Japan’s savings rate rose to its highest level in two decades, as anxiety over the pandemic and the economic outlook appeared to encourage people to pocket cash handouts from the government instead of spending them.
On average, people saved 44 percent of their income in the five months through August this year, up from 33 percent in the same period last year, according to household spending data released Friday by the internal affairs ministry.
Higher savings rates means less spending, which is bad for the country’s overall recovery. Private consumption accounts for more than half the economy and a rebound is especially important with the virus hitting exports markets even harder than Japan.
“Until the virus is gone, it’s hard to see the savings rate going back down to where it was,” said economist Takeshi Minami at Norinchukin Research Institute. “Consumer sentiment has improved somewhat but behavior hasn’t returned to normal. As long as people are reluctant to travel and eat out spending isn’t going to recover to what it was.”

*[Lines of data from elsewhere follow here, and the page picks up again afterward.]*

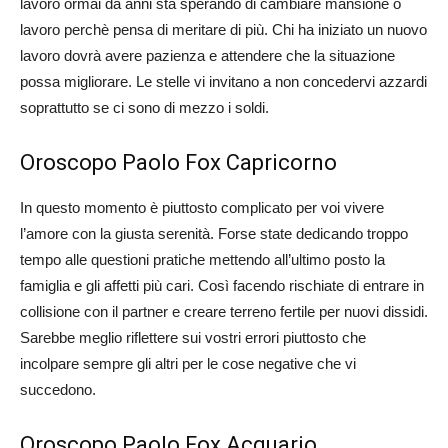
lavoro ormai da anni sta sperando di cambiare mansione o
lavoro perchè pensa di meritare di più. Chi ha iniziato un nuovo
lavoro dovrà avere pazienza e attendere che la situazione
possa migliorare. Le stelle vi invitano a non concedervi azzardi
soprattutto se ci sono di mezzo i soldi.
Oroscopo Paolo Fox Capricorno
In questo momento è piuttosto complicato per voi vivere
l’amore con la giusta serenità. Forse state dedicando troppo
tempo alle questioni pratiche mettendo all’ultimo posto la
famiglia e gli affetti più cari. Così facendo rischiate di entrare in
collisione con il partner e creare terreno fertile per nuovi dissidi.
Sarebbe meglio riflettere sui vostri errori piuttosto che
incolpare sempre gli altri per le cose negative che vi
succedono.
Oroscopo Paolo Fox Acquario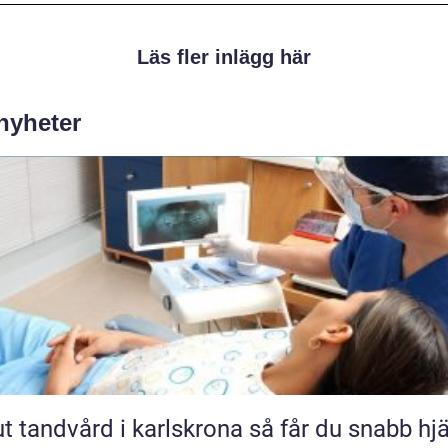
Läs fler inlägg här
 nyheter
andvård i karlskrona så får du snabb hjälp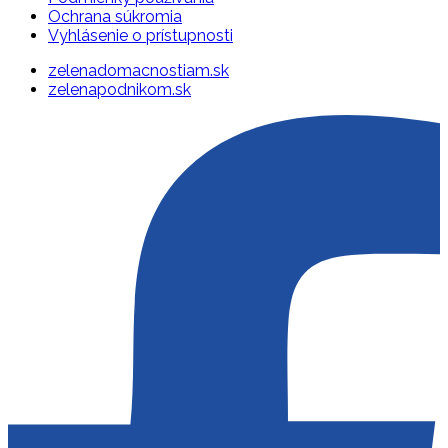
Ochrana súkromia
Vyhlásenie o prístupnosti
zelenadomacnostiam.sk
zelenapodnikom.sk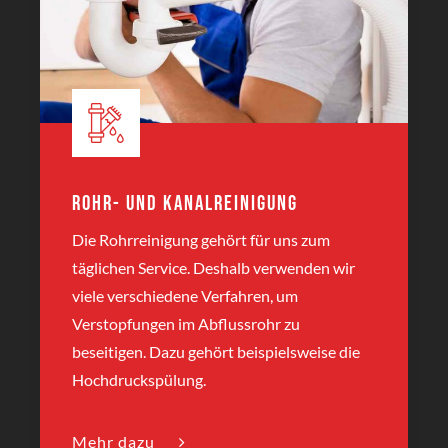
Rohr- und Kanalreinigung
Die Rohrreinigung gehört für uns zum
täglichen Service. Deshalb verwenden wir
viele verschiedene Verfahren, um
Verstopfungen im Abflussrohr zu
beseitigen. Dazu gehört beispielsweise die
Hochdruckspülung.
Mehr dazu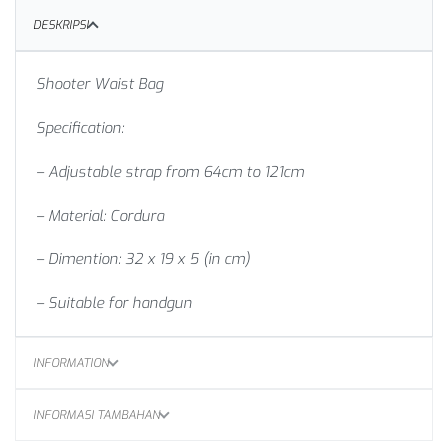
DESKRIPSI
Shooter Waist Bag
Specification:
– Adjustable strap from 64cm to 121cm
– Material: Cordura
– Dimention: 32 x 19 x 5 (in cm)
– Suitable for handgun
INFORMATION
INFORMASI TAMBAHAN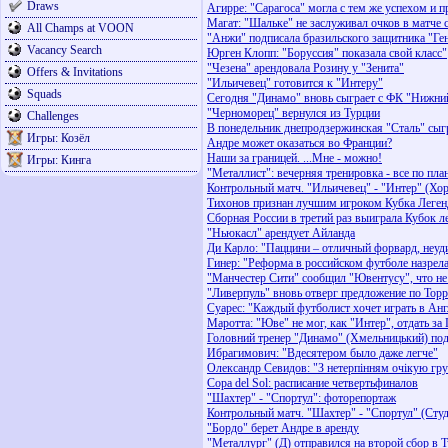
Draws
Агирре: "Сарагоса" могла с тем же успехом и п
Магат: "Шальке" не заслуживал очков в матче
All Champs at VOON
"Анжи" подписала бразильского защитника "Ге
Vacancy Search
Юрген Клопп: "Боруссия" показала свой класс"
"Чезена" арендовала Розину у "Зенита"
Offers & Invitations
"Ильичевец" готовится к "Интеру"
Squads
Сегодня "Динамо" вновь сыграет с ФК "Нижни
"Черноморец" вернулся из Турции
Challenges
В понедельник днепродзержинская "Сталь" сыг
Игры: Козёл
Андре может оказаться во Франции?
Наши за границей. ...Мне - можно!
Игры: Кинга
"Металлист": вечерняя тренировка - все по пла
Контрольный матч. "Ильичевец" - "Интер" (Хор
Тихонов признан лучшим игроком Кубка Леген
Сборная России в третий раз выиграла Кубок л
"Ньюкасл" арендует Айланда
Ди Карло: "Паццини – отличный форвард, неуди
Гинер: "Реформа в российском футболе назрел
"Манчестер Сити" сообщил "Ювентусу", что не
"Ливерпуль" вновь отверг предложение по Торр
Суарес: "Каждый футболист хочет играть в Ан
Маротта: "Юве" не мог, как "Интер", отдать з
Головний тренер "Динамо" (Хмельницький) под
Ибрагимович: "Вдесятером было даже легче"
Олександр Севидов: "З нетерпінням очікую гру
Copa del Sol: расписание четвертьфиналов
"Шахтер" - "Спортул": фоторепортаж
Контрольный матч. "Шахтер" - "Спортул" (Студ
"Бордо" берет Андре в аренду
"Металлург" (Д) отправился на второй сбор в 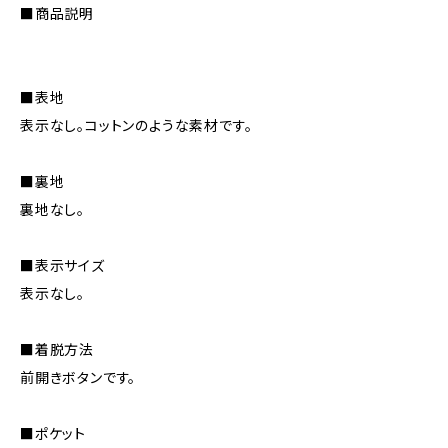
■商品説明
■表地
表示なし。コットンのような素材です。
■裏地
裏地なし。
■表示サイズ
表示なし。
■着脱方法
前開きボタンです。
■ポケット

The savings rate was particularly high in June, when a lot of the government’s cash handouts arrived in people’s bank accounts, the data showed. People in both high and low income brackets increased savings, but low earners saved more.
The overall jump in savings mirrors the findings of a report last week that showed net income for Japanese households hit a record high during the second quarter as government handouts swelled bank balances and people staying at home spent less money.
“Compared to the falls seen during the global financial crisis, the decline in consumption this time is remarkable,” added Minami. While people have been coming around to the idea of consuming again recently, actual spending hasn’t fully recovered, he said.
Cash and deposits held by households rose to a record ¥1.03 quadrillion ($9.7 trillion) in the April-June period.